Studio album by Fastbacks
- Released: 1994
- Genre: Alternative pop
- Label: Sub Pop
- Producer: Kurt Bloch

Fastbacks chronology
| Zücker (1993) | Answer the Phone, Dummy (1994) | Alone in a Furniture Warehouse (1996) |

= Answer the Phone, Dummy =

Answer the Phone, Dummy is an album by the American band Fastbacks, released in 1994. The band supported the album with a North American tour.

==Production==
The album was produced by Kurt Bloch, who also wrote the songs. For the first time in their career, Fastbacks were able to record an album in a single studio, from beginning to end. The band used six different drummers during the recording sessions for Answer the Phone, Dummy.

==Critical reception==

Trouser Press wrote that, "between the ganged-up female vocals and the raggedy, surging electric sound, the Fastbacks here resemble a looser-limbed Breeders." Greil Marcus, in Artforum, thought that, "as always, the smallest incidents of memory or present-day this-’n’-that rush forward with a sense of fate and consequence, practical joke and tragedy, puzzlement and wonder." The Chicago Tribune stated that "bassist Kim Warnick and guitarist Lulu Gargiulo are the primary vocalists, and they bring a diehard optimism to even Bloch's most plaintive laments ... Fastbacks deliver fashion-resistant songcraft straight out of the Buzzcocks/Ramones school of pop thrills."

> **DATA EXTRACT**:
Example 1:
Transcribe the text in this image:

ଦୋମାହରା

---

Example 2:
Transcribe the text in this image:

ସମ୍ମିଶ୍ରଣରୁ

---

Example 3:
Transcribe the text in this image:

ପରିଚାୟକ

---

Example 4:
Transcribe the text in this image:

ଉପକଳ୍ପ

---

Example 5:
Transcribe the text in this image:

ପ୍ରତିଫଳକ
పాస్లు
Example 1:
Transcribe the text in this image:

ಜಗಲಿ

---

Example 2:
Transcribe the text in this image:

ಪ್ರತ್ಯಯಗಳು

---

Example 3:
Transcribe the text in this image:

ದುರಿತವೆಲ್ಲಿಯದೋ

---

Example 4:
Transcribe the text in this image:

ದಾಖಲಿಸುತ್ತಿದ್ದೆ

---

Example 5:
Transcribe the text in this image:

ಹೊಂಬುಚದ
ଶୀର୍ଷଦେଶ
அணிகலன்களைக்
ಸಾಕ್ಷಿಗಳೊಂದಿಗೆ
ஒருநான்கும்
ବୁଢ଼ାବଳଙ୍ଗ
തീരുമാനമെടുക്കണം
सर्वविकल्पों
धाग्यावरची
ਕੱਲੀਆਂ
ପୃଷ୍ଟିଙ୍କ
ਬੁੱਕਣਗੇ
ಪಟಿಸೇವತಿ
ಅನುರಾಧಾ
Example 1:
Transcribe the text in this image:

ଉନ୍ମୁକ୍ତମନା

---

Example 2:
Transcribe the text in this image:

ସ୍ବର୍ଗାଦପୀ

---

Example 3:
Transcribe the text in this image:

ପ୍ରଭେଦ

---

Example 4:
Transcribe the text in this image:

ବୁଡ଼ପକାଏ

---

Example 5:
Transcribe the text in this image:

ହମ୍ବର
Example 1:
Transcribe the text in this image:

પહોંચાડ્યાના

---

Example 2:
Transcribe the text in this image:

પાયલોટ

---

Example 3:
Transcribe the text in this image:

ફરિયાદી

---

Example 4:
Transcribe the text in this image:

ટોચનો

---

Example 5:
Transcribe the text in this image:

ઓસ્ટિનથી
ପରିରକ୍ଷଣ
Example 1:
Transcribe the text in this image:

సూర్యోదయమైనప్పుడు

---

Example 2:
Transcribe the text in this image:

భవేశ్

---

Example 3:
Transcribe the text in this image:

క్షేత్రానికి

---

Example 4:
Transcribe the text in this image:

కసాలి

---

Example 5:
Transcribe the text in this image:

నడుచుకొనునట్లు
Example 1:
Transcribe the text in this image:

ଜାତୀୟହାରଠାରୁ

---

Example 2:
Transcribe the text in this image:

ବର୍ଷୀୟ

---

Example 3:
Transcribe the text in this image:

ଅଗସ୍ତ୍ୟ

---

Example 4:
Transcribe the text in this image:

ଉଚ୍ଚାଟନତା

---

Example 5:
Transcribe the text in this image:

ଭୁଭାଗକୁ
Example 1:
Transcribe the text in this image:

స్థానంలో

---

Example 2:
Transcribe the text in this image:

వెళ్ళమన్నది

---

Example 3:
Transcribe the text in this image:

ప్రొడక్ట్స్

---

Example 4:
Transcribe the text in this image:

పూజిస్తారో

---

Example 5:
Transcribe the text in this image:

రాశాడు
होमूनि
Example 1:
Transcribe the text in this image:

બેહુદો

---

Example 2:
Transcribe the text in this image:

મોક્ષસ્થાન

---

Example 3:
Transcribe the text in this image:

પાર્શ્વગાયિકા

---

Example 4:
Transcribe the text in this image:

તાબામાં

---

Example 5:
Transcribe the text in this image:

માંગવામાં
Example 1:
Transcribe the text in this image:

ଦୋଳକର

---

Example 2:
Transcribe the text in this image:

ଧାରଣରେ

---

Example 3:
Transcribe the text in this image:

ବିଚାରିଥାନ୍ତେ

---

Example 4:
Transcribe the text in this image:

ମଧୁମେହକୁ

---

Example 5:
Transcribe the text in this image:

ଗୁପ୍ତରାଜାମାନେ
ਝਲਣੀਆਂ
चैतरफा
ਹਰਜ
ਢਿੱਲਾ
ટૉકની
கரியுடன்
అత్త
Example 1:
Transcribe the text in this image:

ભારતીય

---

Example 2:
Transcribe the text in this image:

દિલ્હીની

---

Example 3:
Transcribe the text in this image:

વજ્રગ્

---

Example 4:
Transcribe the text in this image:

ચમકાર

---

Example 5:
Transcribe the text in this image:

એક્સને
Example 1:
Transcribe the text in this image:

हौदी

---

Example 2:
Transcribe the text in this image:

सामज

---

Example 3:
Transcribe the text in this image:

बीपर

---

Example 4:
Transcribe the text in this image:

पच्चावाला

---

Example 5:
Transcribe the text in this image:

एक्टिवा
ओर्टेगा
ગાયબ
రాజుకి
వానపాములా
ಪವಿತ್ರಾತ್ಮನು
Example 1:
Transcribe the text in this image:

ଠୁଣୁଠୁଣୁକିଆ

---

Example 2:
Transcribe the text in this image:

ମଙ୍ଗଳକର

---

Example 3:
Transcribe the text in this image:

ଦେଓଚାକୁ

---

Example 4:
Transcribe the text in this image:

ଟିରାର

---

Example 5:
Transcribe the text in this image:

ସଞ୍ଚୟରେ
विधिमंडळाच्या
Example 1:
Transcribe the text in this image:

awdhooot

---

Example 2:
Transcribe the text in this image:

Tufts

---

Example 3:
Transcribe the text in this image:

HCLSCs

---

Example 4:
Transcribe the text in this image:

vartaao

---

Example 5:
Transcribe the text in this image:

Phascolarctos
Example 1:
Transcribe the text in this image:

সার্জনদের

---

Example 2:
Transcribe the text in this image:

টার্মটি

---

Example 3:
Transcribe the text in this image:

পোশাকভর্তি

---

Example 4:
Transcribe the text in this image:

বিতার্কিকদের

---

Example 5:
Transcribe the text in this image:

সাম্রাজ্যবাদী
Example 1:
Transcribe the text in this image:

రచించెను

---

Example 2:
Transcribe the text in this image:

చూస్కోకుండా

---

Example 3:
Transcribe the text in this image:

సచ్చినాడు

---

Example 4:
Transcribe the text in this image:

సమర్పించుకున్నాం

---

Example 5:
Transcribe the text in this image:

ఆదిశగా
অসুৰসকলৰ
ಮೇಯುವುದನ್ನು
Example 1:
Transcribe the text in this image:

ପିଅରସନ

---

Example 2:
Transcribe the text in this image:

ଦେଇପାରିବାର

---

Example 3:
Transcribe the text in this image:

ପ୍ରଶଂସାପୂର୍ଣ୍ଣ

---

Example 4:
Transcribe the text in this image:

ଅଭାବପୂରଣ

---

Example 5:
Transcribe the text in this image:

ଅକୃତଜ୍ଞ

> **GIVEN TASK 1**: Rewrite the listing starting at its first line and ending at the line containing "ದಾಖಲಿಸುತ್ತಿದ್ದೆ", replacing "Transcribe" with "Copy out" and leaving everything else unchanged.
> **GIVEN TASK 2**: Carry on the article about the Fastbacks album Answer the Phone, Dummy from the point where it stops.

> **FINAL RESULT 1**:
Example 1:
Copy out the text in this image:

ଦୋମାହରା

---

Example 2:
Copy out the text in this image:

ସମ୍ମିଶ୍ରଣରୁ

---

Example 3:
Copy out the text in this image:

ପରିଚାୟକ

---

Example 4:
Copy out the text in this image:

ଉପକଳ୍ପ

---

Example 5:
Copy out the text in this image:

ପ୍ରତିଫଳକ
పాస్లు
Example 1:
Copy out the text in this image:

ಜಗಲಿ

---

Example 2:
Copy out the text in this image:

ಪ್ರತ್ಯಯಗಳು

---

Example 3:
Copy out the text in this image:

ದುರಿತವೆಲ್ಲಿಯದೋ

---

Example 4:
Copy out the text in this image:

ದಾಖಲಿಸುತ್ತಿದ್ದೆ

> **FINAL RESULT 2**:
The Times Colonist called the album "an off-centre, modern pop song cycle that is barbed with lyrical and sonic hooks," writing that "Warnick and Gargiulo's garage sale harmonies have an unpretentious, cheesy charm." The Vancouver Sun determined that, "with thrash, crash and some careful guitar musicianship, the band plays solid 'alternative' fare with a healthy dose of humor." The Daily Breeze concluded that "the band has found ways to upgrade its musical proficiency while losing none of its freshness."

AllMusic wrote that, "while Kurt Bloch wrote a batch of great tunes (as usual), this set lacks a certain aural cohesion the pacing is inconsistent, with the album sometimes struggling to maintain a steady momentum."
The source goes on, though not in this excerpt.